On the other hand, let's say our VP of Sales wants some data. He/she/it isn't quite certain what's wanted, but he/she/it is pretty sure that whatever it is happened in the first six months of the year...not quite sure about which year...and not sure about the location, either - probably in district 23 (he/she/it has had a running feud with the individual who runs district 23 for the past 6 years, ever since that golf tournament where...well, never mind...but if a problem can be hung on the door of district 23's director so be it!)...and of course he/she/it wants all the details, and have it on his/her/its desk toot sweet! And thus we get a query that looks something like
SELECT L.DISTRICT, S.LOCATION, S.TRANSACTION_DATE,
S.something, S.something_else, S.some_more_stuff
FROM SALES_DATA S,
LOCATIONS L
WHERE EXTRACT(MONTH FROM S.TRANSACTION_DATE) <= 6 AND
L.LOCATION = S.LOCATION
ORDER BY L.DISTRICT,
S.LOCATION
This is an example of an unbounded query. How many rows will it return? Good question - that depends on how business conditions were, how many location were open, how many days there were in February, etc.
Put more simply, if you can look at a query and have a pretty good idea of how many rows it's going to return (even though that number might be relatively large) the query is bounded. If you can't, it's unbounded.
Share and enjoy.
http://hibernatingrhinos.com/Products/EFProf/learn#UnboundedResultSet
An unbounded result set is where a query is performed and does not explicitly limit the number of returned results from a query. Usually, this means that the application assumes that a query will always return only a few records. That works well in development and in testing, but it is a time bomb waiting to explode in production.
The query may suddenly start returning thousands upon thousands of rows, and in some cases, it may return millions of rows. This leads to more load on the database server, the application server, and the network. In many cases, it can grind the entire system to a halt, usually ending with the application servers crashing with out of memory errors.
Here is one example of a query that will trigger the unbounded result set warning:
var query = from post in blogDataContext.Posts
where post.Category == "Performance"
select post;
If the performance category has many posts, we are going to load all of them, which is probably not what was intended. This can be fixed fairly easily by using pagination by utilizing the Take() method:
var query = (from post in blogDataContext.Posts
where post.Category == "Performance"
select post)
.Take(15);
Now we are assured that we only need to handle a predictable, small result set, and if we need to work with all of them, we can page through the records as needed.
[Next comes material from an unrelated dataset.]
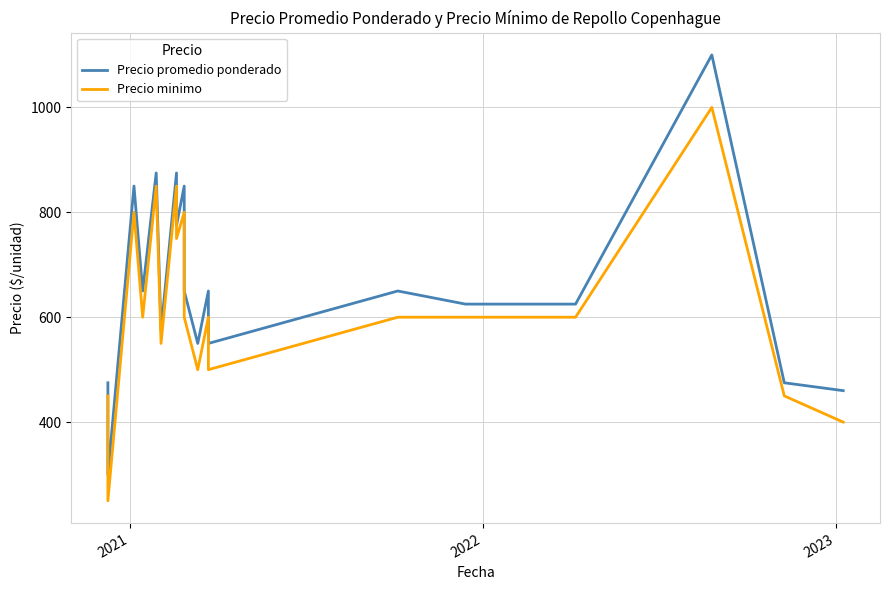

True or false: Precio promedio ponderado and Precio minimo cross at least once.

False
Paging is implemented using the Skip() method, which instructs Entity Framework to skip (at the database level) N number of records before taking the next page.
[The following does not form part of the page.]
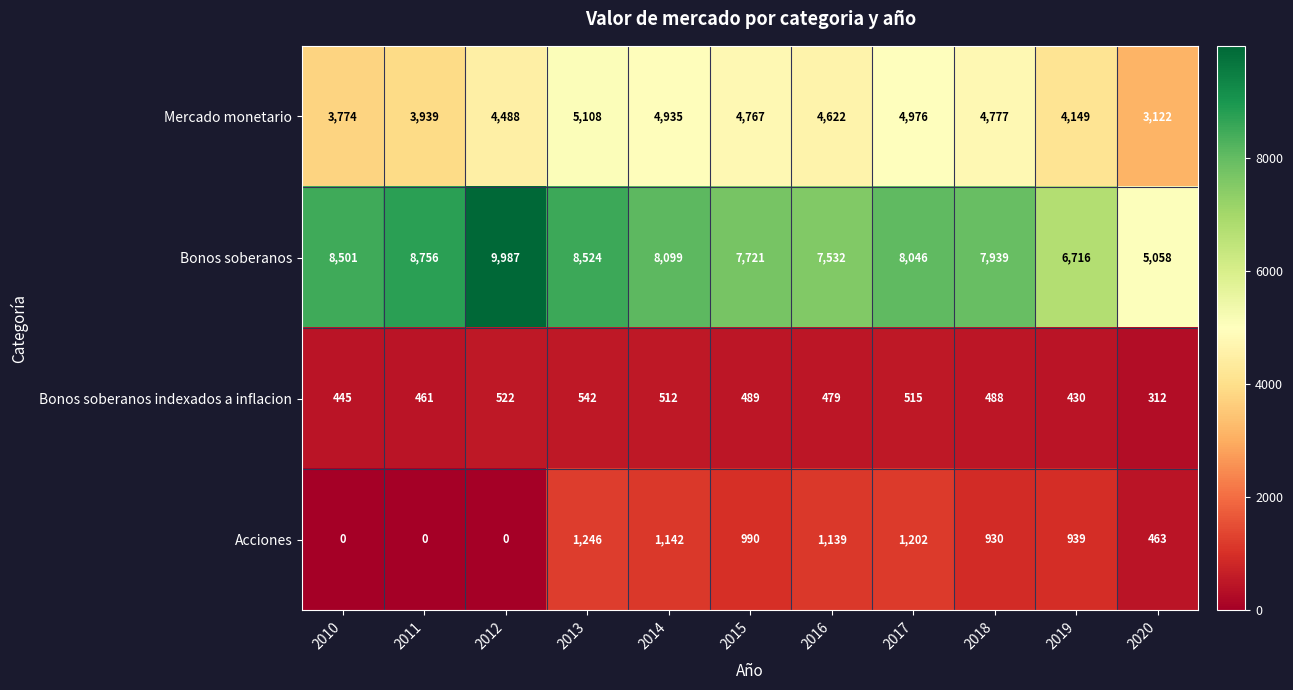

At which category is the sum across all series the highest?

2013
But there is another common occurrence of the unbounded result set problem from directly traversing the object graph, as in the following example:
var post = postRepository.Get(id);
foreach (var comment in post.Comments)
{
// do something interesting with the comment
}
Here, again, we are loading the entire set without regard for how big the result set may be. Entity Framework does not provide a good way of paging through a collection when traversing the object graph. It is recommended that you would issue a separate and explicit query for the contents of the collection, which will allow you to page through that collection without loading too much data into memory.